• PROBLEMA A RESOLVER
Redacta la continuación del texto sobre la paz de Jesús y la profecía de Jeremías, empezando justo después de su última oración.

• EXTRACTO DE PÁGINA
--*--

Desde esta perspectiva podemos entender las otras palabras fuertes de Jesús: “¿Piensan ustedes que he venido a traer la paz a la tierra? ¡No, les digo que he venido a traer la división!”. ¿Jesús, el príncipe de paz, ha venido a encender una esperanza en nosotros y luego la apaga? Claramente no.

La división no es su finalidad, sino consecuencia de la decisión de cada persona. De un lado están los que dicen no necesitar la salvación y que no se convierten porque se creen justos o son indiferentes a Dios y, del otro, están los pobres pecadores conscientes de que con sus propias fuerzas no logran salir adelante en su vida de fe y que necesitan convertirse al Señor. Por eso la paz que Jesús nos trae no es tranquila y sin tensiones, es fruto de una opción que provoca contrastes y laceraciones, incluso divisiones entre miembros de una misma familia.  

Jesús mismo dice que su paz no es cualquier paz: La paz les dejo, mi paz les doy, pero no como la da el mundo “. La paz del mundo a menudo se funda en un orden impuesto con violencia y opresión, con engaño y mentira, con amenazas y el miedo con la violación de los derechos humanos y con la  explotación de los más pobres, débiles y vulnerables. Este orden injusto es propio de sistemas dictatoriales y autoritarios.

La primera lectura nos presenta un testimonio claro de esta paz del mundo. El profeta Jeremías recibe la misión de anunciar el juicio de Dios sobre la ciudad de Jerusalén y el pueblo judío. A pesar de que provocará una fuerte reacción Jeremías, con valentía y fidelidad al mandato recibido, levanta su voz de alarma: “Así habla el Señor”. Esta ciudad será entregada al ejército del rey de Babilonia” que ya está sitiando la misma. Esta desgracia ha sido provocada por el mismo pueblo dividido y debilitado a causa de la instauración de un sistema injusto e inicuo, por su infidelidad a la Alianza con Dios, por no escuchar su palabra y por aliarse con potencias extranjeras. Las autoridades y los poderosos del pueblo, encerrados en sus seguridades, reaccionan duramente ante la noticia aterradora de Jeremías. Acusan al profeta de buscar la destrucción de la ciudad e incitan al rey para que lo haga callar. El profeta insultado y golpeado viene salvado cuando está a punto de ser asesinado.

La paz y seguridad proclamadas por la ceguera y terquedad de las autoridades y del rey, provocará, como resultado lamentable e inevitable, la destrucción total de Jerusalén y de su Templo. El rey, los poderosos y la gran mayoría de la población serán desterrados a Babilonia, quedando en la ciudad en ruinas solo un pequeño resto de gente pobre e indigente.

--*--

• INFORMACIÓN REGISTRADA

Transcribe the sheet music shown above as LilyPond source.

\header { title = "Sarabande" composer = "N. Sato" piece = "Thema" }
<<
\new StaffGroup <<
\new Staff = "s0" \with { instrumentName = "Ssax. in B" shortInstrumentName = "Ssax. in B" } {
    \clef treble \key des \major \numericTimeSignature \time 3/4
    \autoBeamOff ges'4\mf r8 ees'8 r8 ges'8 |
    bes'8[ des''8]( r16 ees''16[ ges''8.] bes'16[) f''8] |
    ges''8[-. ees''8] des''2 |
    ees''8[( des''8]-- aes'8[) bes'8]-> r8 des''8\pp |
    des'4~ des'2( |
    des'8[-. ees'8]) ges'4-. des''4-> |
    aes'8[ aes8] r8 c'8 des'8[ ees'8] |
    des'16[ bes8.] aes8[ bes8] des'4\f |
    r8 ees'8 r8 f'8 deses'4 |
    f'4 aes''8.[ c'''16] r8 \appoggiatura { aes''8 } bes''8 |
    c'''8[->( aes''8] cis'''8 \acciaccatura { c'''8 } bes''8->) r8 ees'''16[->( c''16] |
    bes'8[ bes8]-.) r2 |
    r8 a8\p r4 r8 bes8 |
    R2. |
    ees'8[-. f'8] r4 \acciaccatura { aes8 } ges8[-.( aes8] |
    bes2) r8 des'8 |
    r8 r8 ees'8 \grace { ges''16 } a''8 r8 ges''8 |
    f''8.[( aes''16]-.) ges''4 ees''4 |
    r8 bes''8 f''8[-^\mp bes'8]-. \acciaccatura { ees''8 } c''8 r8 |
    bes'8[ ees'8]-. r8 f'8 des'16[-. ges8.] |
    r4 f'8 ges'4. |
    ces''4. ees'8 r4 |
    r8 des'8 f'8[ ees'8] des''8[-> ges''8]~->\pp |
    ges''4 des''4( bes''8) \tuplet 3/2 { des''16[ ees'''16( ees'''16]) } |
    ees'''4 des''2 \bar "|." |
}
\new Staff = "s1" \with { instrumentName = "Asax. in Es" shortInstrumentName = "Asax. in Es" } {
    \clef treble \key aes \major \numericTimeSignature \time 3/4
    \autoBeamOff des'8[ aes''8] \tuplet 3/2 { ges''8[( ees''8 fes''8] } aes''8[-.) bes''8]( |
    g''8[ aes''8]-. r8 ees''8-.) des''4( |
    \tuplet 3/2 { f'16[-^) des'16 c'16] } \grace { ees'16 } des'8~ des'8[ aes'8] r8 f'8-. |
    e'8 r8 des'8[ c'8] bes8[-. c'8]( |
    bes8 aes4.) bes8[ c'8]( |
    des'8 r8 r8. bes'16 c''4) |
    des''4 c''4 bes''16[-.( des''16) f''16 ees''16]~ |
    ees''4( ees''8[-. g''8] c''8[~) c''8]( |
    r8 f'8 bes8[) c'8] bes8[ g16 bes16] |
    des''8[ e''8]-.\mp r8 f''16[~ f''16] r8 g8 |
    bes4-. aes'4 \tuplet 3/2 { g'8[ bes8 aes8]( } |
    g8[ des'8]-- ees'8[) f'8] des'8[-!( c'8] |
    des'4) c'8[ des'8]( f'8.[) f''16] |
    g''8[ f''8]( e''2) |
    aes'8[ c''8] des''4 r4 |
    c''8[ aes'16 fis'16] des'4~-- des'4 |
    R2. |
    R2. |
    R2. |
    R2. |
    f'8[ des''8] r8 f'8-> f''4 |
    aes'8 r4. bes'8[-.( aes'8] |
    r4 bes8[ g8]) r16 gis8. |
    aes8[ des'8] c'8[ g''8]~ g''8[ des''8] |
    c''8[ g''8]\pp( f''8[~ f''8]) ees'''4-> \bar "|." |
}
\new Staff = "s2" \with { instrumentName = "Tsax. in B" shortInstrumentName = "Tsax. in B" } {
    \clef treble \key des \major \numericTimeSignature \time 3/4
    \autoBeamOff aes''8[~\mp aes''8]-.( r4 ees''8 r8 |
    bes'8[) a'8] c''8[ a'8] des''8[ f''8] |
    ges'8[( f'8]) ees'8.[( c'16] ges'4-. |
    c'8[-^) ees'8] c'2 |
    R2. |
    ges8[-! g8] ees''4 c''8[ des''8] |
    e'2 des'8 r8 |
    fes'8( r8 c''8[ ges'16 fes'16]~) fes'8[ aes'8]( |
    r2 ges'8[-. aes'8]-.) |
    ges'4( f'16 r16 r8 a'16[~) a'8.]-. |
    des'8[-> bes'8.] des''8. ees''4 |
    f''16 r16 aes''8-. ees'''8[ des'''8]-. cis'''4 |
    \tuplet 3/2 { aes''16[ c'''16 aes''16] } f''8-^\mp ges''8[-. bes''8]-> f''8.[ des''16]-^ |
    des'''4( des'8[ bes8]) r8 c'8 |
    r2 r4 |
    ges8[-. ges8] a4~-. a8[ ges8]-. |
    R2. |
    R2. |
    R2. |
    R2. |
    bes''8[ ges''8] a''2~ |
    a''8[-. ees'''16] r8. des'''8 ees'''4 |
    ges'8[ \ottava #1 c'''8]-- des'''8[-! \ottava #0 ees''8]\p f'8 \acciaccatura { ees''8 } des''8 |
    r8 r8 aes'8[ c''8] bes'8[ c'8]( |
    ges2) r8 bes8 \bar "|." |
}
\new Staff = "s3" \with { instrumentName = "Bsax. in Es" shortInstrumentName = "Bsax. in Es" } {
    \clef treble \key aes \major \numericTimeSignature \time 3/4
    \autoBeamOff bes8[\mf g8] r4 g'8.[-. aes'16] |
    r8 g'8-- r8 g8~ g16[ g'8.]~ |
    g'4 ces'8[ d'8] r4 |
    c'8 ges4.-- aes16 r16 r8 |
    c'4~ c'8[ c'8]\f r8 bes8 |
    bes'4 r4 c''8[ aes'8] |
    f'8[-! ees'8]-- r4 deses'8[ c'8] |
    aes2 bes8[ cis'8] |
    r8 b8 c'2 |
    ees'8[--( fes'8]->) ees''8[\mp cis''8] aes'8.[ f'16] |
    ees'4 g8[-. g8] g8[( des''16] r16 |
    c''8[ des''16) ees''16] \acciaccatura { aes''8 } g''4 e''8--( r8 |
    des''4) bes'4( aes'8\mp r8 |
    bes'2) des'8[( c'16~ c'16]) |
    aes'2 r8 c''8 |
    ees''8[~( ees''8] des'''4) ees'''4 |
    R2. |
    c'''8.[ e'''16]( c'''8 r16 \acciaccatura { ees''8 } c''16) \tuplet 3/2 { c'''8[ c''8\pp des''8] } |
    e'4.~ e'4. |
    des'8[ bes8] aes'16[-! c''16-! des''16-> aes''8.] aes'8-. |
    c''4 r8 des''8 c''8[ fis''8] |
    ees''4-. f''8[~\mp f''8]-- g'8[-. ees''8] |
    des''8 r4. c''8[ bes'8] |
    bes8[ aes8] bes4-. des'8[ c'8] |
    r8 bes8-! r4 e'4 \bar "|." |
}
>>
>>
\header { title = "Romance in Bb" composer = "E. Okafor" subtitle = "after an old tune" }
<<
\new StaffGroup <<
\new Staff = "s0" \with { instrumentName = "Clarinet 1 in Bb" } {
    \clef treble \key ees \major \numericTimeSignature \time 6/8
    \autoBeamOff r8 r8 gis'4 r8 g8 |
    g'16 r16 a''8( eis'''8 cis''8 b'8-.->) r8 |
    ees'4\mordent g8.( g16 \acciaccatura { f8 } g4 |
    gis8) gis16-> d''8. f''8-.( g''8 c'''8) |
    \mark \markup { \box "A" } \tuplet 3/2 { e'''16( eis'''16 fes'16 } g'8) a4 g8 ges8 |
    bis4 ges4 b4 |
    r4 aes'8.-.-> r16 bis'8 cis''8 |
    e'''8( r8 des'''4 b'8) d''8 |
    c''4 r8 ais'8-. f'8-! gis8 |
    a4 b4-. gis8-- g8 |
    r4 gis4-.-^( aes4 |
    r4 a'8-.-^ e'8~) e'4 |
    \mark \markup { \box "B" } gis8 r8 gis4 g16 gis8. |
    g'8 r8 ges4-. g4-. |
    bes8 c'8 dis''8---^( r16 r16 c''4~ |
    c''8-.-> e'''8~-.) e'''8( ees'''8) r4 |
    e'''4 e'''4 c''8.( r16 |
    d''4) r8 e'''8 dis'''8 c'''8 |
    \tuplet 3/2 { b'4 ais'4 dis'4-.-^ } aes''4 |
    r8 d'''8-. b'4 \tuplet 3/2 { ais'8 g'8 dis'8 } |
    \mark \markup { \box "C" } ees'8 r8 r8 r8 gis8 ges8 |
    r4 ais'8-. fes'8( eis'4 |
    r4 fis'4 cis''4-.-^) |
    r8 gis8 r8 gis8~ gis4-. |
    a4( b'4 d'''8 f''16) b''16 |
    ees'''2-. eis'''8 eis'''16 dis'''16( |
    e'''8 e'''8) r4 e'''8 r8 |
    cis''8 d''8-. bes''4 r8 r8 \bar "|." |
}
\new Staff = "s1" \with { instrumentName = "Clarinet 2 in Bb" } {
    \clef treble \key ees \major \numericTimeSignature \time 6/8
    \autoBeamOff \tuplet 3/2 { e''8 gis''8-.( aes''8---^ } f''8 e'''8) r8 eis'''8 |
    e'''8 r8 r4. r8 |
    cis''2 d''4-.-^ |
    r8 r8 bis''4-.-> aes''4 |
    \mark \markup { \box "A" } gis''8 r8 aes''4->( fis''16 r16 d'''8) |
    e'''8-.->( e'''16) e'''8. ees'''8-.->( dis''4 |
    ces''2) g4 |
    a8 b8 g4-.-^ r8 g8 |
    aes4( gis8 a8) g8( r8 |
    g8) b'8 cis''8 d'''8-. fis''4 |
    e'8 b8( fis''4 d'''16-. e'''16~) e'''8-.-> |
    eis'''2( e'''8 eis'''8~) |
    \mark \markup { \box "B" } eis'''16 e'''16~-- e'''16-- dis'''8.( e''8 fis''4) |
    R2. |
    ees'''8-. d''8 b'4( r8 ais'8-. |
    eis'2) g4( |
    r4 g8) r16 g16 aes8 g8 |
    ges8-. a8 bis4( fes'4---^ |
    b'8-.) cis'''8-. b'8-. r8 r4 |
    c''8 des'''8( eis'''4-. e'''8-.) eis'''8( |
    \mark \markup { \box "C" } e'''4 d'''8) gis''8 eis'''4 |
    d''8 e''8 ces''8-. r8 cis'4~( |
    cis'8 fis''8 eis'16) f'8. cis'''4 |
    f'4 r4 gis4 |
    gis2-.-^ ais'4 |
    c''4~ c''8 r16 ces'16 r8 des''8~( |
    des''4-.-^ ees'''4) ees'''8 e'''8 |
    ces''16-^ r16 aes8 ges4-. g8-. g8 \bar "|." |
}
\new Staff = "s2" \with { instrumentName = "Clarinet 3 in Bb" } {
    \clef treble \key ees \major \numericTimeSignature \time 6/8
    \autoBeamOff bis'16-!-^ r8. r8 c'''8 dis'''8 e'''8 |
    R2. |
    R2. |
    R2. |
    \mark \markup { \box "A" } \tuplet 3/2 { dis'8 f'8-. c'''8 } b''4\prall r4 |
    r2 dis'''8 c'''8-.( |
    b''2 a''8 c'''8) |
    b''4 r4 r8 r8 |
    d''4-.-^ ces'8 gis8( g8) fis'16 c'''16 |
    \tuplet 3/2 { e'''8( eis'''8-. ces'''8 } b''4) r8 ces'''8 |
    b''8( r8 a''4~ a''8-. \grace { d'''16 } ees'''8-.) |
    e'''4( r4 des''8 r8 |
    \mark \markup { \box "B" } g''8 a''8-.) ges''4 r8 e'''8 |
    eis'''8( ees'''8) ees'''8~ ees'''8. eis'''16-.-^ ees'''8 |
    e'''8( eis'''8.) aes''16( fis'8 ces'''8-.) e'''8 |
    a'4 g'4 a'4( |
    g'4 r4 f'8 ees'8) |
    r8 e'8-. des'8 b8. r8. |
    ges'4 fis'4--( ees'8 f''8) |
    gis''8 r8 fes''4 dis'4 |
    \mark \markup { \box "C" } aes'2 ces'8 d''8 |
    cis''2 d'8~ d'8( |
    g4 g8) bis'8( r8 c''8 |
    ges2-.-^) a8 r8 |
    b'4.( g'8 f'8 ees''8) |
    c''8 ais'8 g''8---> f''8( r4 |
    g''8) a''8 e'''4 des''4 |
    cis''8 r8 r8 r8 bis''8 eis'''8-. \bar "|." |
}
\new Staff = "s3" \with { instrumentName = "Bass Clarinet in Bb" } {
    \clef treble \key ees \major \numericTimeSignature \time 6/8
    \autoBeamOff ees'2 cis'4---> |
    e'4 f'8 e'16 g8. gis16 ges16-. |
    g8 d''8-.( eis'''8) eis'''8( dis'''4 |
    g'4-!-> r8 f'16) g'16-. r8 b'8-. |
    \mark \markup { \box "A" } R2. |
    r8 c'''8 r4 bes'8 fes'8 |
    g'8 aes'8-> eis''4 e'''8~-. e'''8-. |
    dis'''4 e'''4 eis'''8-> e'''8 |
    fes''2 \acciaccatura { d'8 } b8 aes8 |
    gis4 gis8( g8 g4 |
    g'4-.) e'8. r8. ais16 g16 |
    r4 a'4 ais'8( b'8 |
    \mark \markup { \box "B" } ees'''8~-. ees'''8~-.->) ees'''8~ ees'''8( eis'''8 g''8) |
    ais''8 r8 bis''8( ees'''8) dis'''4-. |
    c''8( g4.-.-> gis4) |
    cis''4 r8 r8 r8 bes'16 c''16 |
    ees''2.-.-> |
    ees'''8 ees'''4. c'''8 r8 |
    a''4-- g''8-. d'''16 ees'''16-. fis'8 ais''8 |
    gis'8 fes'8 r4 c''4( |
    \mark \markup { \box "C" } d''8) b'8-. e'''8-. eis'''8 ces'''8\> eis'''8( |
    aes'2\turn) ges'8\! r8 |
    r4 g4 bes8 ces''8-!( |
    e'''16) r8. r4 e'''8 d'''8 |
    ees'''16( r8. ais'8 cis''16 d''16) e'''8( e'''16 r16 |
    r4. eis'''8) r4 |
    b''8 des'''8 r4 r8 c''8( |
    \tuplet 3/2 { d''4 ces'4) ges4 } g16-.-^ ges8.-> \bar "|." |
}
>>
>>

--*--

• RESULTADO ESPERADO
La paz de Jesús es muy distinta de la del mundo, es el don gratuito que nos hace ser partícipes de su propia vida, que convierte nuestro corazón y nuestra existencia y que nos hace capaces de nuevas relaciones de amor con Dios y con los hermanos. La paz que nos mueve a la misericordia y al perdón, que nos abre a la solidaridad con el prójimo y los necesitados y que nos colma de alegría. Es la paz que Jesús sembró en su vida, actuando con misericordia y haciendo el bien a todos, pobres, enfermos, poseídos por espíritus malignos, desdichados y pecadores. Siempre Jesús puso, en primer lugar y sin distinción alguna, la dignidad de toda persona humana en cuanto creada a imagen y semejanza de Dios. Por eso, como nos dice el texto de la carta a los Hebreos, tenemos que fijar la mirada en el iniciador y consumador de nuestra fe, en Jesús, el cual, en lugar del gozo que se le ofrecía, soportó la cruz sin tener en cuenta la infamia, y ahora está sentado a la derecha del trono de Dios”.

Fijar nuestra mirada en Jesús que ha vivido en plenitud la fe, sellada para siempre con su muerte profética en la cruz, cumpliendo el plan de salvación de Dios y liberándonos de la esclavitud del pecado y de la muerte.  

Fijar nuestra mirada en Jesús, punto de referencia certera y eje central de nuestra existencia cristiana. Él que, en fidelidad a Dios y en solidaridad con nuestra naturaleza humana, cruzó el fuego ardiente y las aguas del bautismo para abrirnos el camino de la fe.

 Fijar nuestra mirada en Jesús y en su testimonio para enfrentar como Él, con valentía y fortaleza, la tarea difícil de elevar, en nombre del Evangelio, la voz profética ante toda clase de males personales y sociales, ante los abusos de los poderes públicos, la manipulación de la justicia, el despilfarro de los bienes comunes, el recurso a la violencia y al amedrentamiento, a la mentira y al engaño.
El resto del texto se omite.